→ Description of the task
Copy every one of the following entries line for line, with no changes.
-- begin --
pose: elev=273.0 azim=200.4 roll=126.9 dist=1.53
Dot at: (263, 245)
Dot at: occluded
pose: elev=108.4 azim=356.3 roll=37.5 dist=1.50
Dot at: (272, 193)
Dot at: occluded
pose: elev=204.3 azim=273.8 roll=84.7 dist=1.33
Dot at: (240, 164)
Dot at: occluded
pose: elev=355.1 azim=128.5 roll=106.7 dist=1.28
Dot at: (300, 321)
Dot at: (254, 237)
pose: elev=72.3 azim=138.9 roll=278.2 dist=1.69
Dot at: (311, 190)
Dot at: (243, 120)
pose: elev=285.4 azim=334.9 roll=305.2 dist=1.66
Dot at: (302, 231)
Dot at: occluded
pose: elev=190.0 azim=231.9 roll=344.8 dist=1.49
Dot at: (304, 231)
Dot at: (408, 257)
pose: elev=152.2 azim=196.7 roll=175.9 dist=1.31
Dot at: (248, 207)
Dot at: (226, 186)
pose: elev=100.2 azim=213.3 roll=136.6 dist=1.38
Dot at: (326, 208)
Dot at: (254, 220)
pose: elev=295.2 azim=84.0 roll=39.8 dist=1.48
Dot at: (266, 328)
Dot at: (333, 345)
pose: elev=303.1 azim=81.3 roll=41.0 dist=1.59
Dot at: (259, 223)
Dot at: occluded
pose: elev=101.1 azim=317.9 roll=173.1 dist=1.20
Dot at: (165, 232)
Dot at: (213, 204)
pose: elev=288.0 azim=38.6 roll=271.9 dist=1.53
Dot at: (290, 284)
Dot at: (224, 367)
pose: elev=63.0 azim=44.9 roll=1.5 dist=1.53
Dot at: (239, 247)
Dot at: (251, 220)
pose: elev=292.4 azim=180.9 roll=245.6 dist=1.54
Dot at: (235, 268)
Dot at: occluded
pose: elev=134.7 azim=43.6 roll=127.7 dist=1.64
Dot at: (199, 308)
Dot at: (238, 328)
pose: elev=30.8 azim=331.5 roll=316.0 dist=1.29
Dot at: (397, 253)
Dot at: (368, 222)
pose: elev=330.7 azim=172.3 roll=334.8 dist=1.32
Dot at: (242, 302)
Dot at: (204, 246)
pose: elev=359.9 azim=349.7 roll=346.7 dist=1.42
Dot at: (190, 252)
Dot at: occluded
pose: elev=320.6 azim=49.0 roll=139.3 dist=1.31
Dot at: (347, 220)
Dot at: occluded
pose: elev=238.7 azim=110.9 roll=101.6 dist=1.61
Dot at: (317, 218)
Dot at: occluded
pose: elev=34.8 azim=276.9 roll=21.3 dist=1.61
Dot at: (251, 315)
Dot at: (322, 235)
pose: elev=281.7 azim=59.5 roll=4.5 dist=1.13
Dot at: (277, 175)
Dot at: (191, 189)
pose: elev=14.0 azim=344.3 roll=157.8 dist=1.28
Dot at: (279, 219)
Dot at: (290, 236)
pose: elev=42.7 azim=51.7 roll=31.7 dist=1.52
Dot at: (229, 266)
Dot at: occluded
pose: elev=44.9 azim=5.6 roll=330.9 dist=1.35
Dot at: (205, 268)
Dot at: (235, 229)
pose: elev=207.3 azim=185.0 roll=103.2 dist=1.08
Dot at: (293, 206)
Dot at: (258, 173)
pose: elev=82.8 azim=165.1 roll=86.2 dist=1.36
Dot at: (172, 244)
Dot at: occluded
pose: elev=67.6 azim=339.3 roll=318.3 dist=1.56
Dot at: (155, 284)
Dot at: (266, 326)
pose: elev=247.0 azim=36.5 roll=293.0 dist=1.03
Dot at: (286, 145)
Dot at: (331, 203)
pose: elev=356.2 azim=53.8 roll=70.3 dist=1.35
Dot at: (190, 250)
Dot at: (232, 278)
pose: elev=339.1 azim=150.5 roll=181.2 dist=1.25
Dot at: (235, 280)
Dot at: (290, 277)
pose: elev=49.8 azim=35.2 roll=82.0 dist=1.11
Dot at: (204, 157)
-- end --
→ Solution for this exercise
pose: elev=273.0 azim=200.4 roll=126.9 dist=1.53
Dot at: (263, 245)
Dot at: occluded
pose: elev=108.4 azim=356.3 roll=37.5 dist=1.50
Dot at: (272, 193)
Dot at: occluded
pose: elev=204.3 azim=273.8 roll=84.7 dist=1.33
Dot at: (240, 164)
Dot at: occluded
pose: elev=355.1 azim=128.5 roll=106.7 dist=1.28
Dot at: (300, 321)
Dot at: (254, 237)
pose: elev=72.3 azim=138.9 roll=278.2 dist=1.69
Dot at: (311, 190)
Dot at: (243, 120)
pose: elev=285.4 azim=334.9 roll=305.2 dist=1.66
Dot at: (302, 231)
Dot at: occluded
pose: elev=190.0 azim=231.9 roll=344.8 dist=1.49
Dot at: (304, 231)
Dot at: (408, 257)
pose: elev=152.2 azim=196.7 roll=175.9 dist=1.31
Dot at: (248, 207)
Dot at: (226, 186)
pose: elev=100.2 azim=213.3 roll=136.6 dist=1.38
Dot at: (326, 208)
Dot at: (254, 220)
pose: elev=295.2 azim=84.0 roll=39.8 dist=1.48
Dot at: (266, 328)
Dot at: (333, 345)
pose: elev=303.1 azim=81.3 roll=41.0 dist=1.59
Dot at: (259, 223)
Dot at: occluded
pose: elev=101.1 azim=317.9 roll=173.1 dist=1.20
Dot at: (165, 232)
Dot at: (213, 204)
pose: elev=288.0 azim=38.6 roll=271.9 dist=1.53
Dot at: (290, 284)
Dot at: (224, 367)
pose: elev=63.0 azim=44.9 roll=1.5 dist=1.53
Dot at: (239, 247)
Dot at: (251, 220)
pose: elev=292.4 azim=180.9 roll=245.6 dist=1.54
Dot at: (235, 268)
Dot at: occluded
pose: elev=134.7 azim=43.6 roll=127.7 dist=1.64
Dot at: (199, 308)
Dot at: (238, 328)
pose: elev=30.8 azim=331.5 roll=316.0 dist=1.29
Dot at: (397, 253)
Dot at: (368, 222)
pose: elev=330.7 azim=172.3 roll=334.8 dist=1.32
Dot at: (242, 302)
Dot at: (204, 246)
pose: elev=359.9 azim=349.7 roll=346.7 dist=1.42
Dot at: (190, 252)
Dot at: occluded
pose: elev=320.6 azim=49.0 roll=139.3 dist=1.31
Dot at: (347, 220)
Dot at: occluded
pose: elev=238.7 azim=110.9 roll=101.6 dist=1.61
Dot at: (317, 218)
Dot at: occluded
pose: elev=34.8 azim=276.9 roll=21.3 dist=1.61
Dot at: (251, 315)
Dot at: (322, 235)
pose: elev=281.7 azim=59.5 roll=4.5 dist=1.13
Dot at: (277, 175)
Dot at: (191, 189)
pose: elev=14.0 azim=344.3 roll=157.8 dist=1.28
Dot at: (279, 219)
Dot at: (290, 236)
pose: elev=42.7 azim=51.7 roll=31.7 dist=1.52
Dot at: (229, 266)
Dot at: occluded
pose: elev=44.9 azim=5.6 roll=330.9 dist=1.35
Dot at: (205, 268)
Dot at: (235, 229)
pose: elev=207.3 azim=185.0 roll=103.2 dist=1.08
Dot at: (293, 206)
Dot at: (258, 173)
pose: elev=82.8 azim=165.1 roll=86.2 dist=1.36
Dot at: (172, 244)
Dot at: occluded
pose: elev=67.6 azim=339.3 roll=318.3 dist=1.56
Dot at: (155, 284)
Dot at: (266, 326)
pose: elev=247.0 azim=36.5 roll=293.0 dist=1.03
Dot at: (286, 145)
Dot at: (331, 203)
pose: elev=356.2 azim=53.8 roll=70.3 dist=1.35
Dot at: (190, 250)
Dot at: (232, 278)
pose: elev=339.1 azim=150.5 roll=181.2 dist=1.25
Dot at: (235, 280)
Dot at: (290, 277)
pose: elev=49.8 azim=35.2 roll=82.0 dist=1.11
Dot at: (204, 157)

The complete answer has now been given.